Input records>
=-=-=
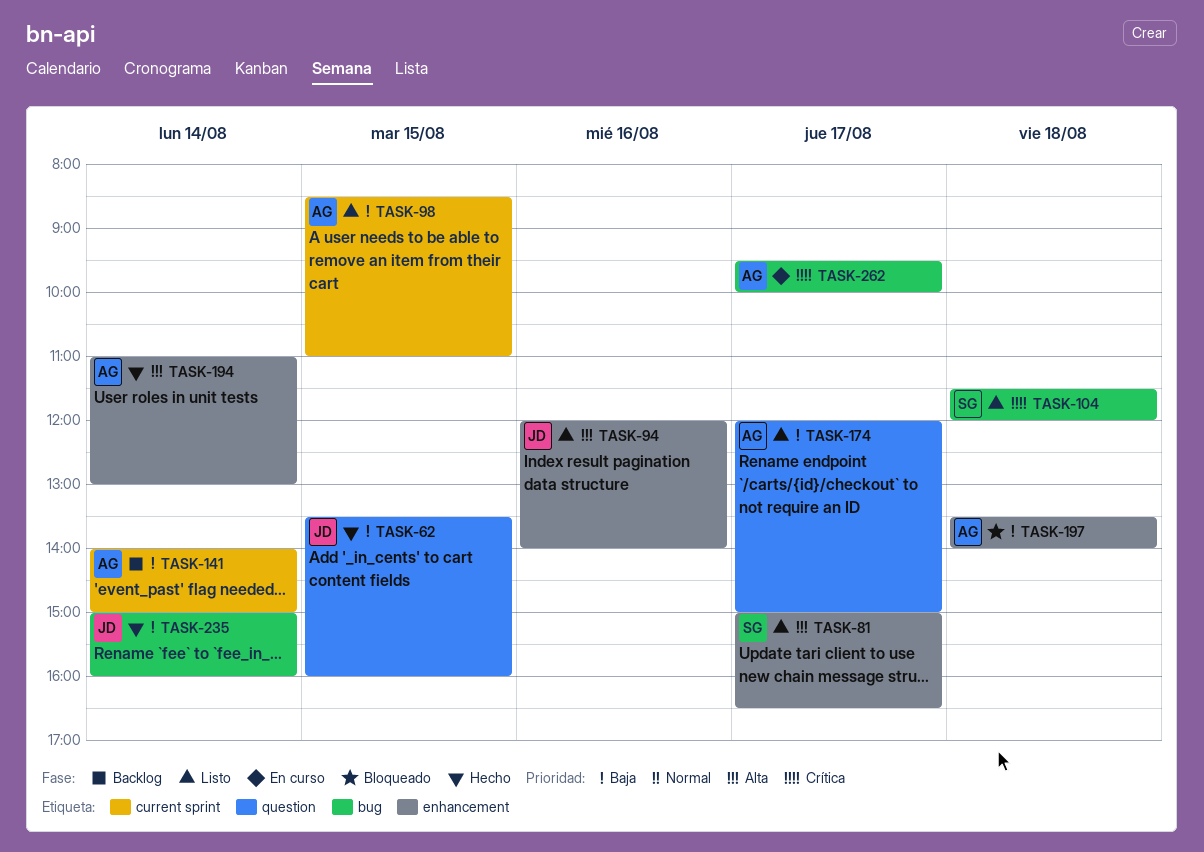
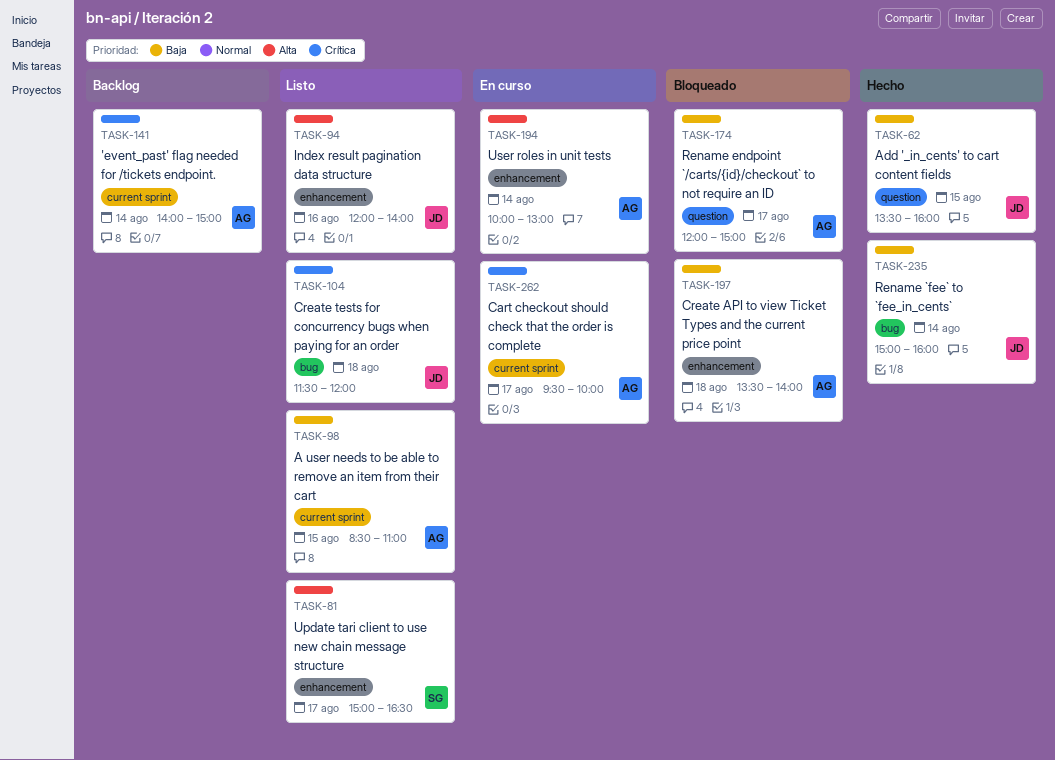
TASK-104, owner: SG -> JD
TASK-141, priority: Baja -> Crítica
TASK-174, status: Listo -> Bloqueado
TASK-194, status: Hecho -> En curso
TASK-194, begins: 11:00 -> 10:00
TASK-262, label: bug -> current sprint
=-=-=
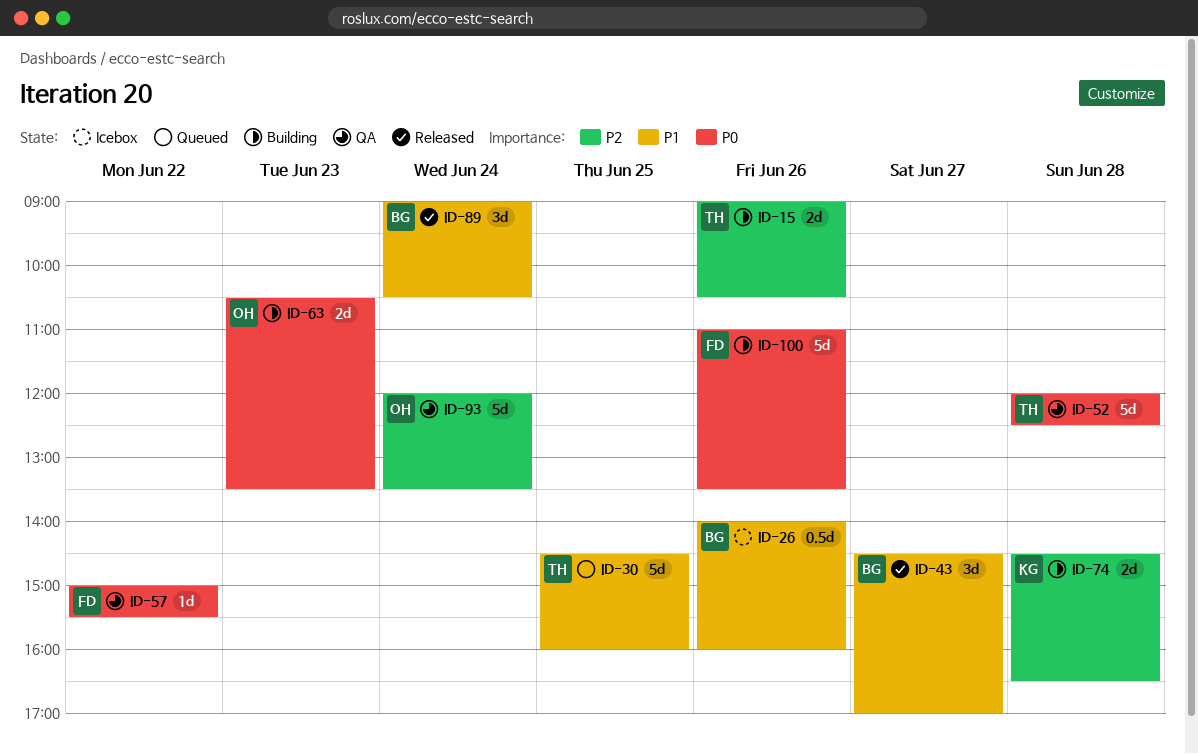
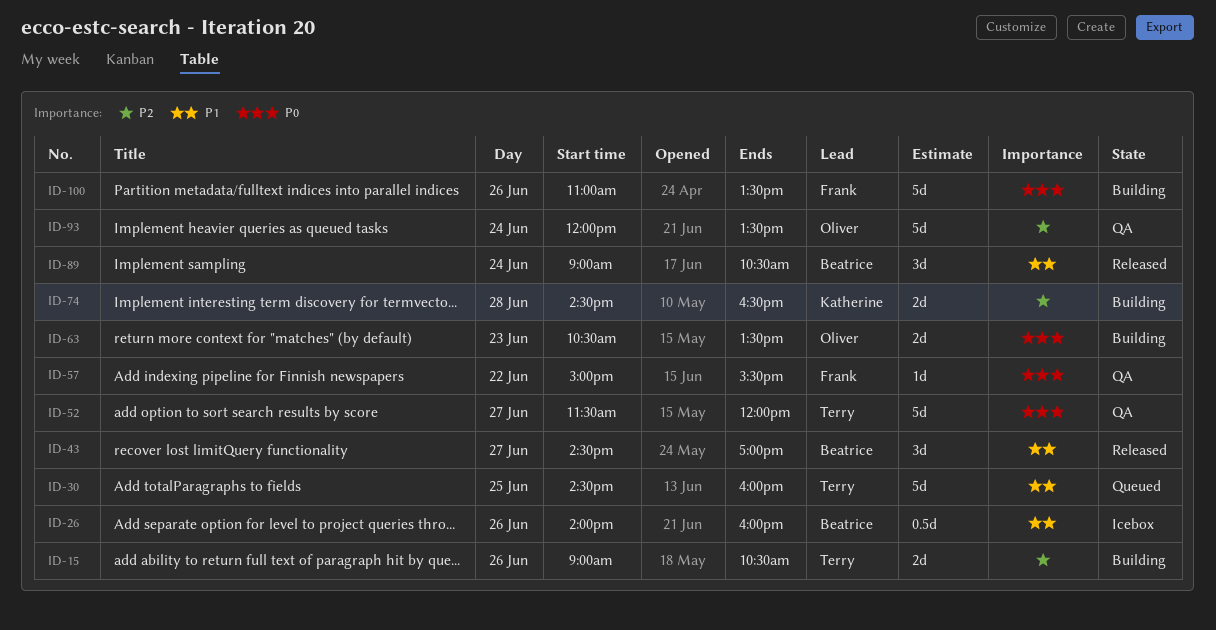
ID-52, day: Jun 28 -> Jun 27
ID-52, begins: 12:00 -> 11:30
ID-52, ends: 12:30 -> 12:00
=-=-=
Aim of the task>
All lines in the listing above from the line containing "TASK-141, priority: Baja -> Crítica" to the line containing "TASK-262, label: bug -> current sprint", inclusive, should be retyped exactly; no other lines should appear.

Answer below>
TASK-141, priority: Baja -> Crítica
TASK-174, status: Listo -> Bloqueado
TASK-194, status: Hecho -> En curso
TASK-194, begins: 11:00 -> 10:00
TASK-262, label: bug -> current sprint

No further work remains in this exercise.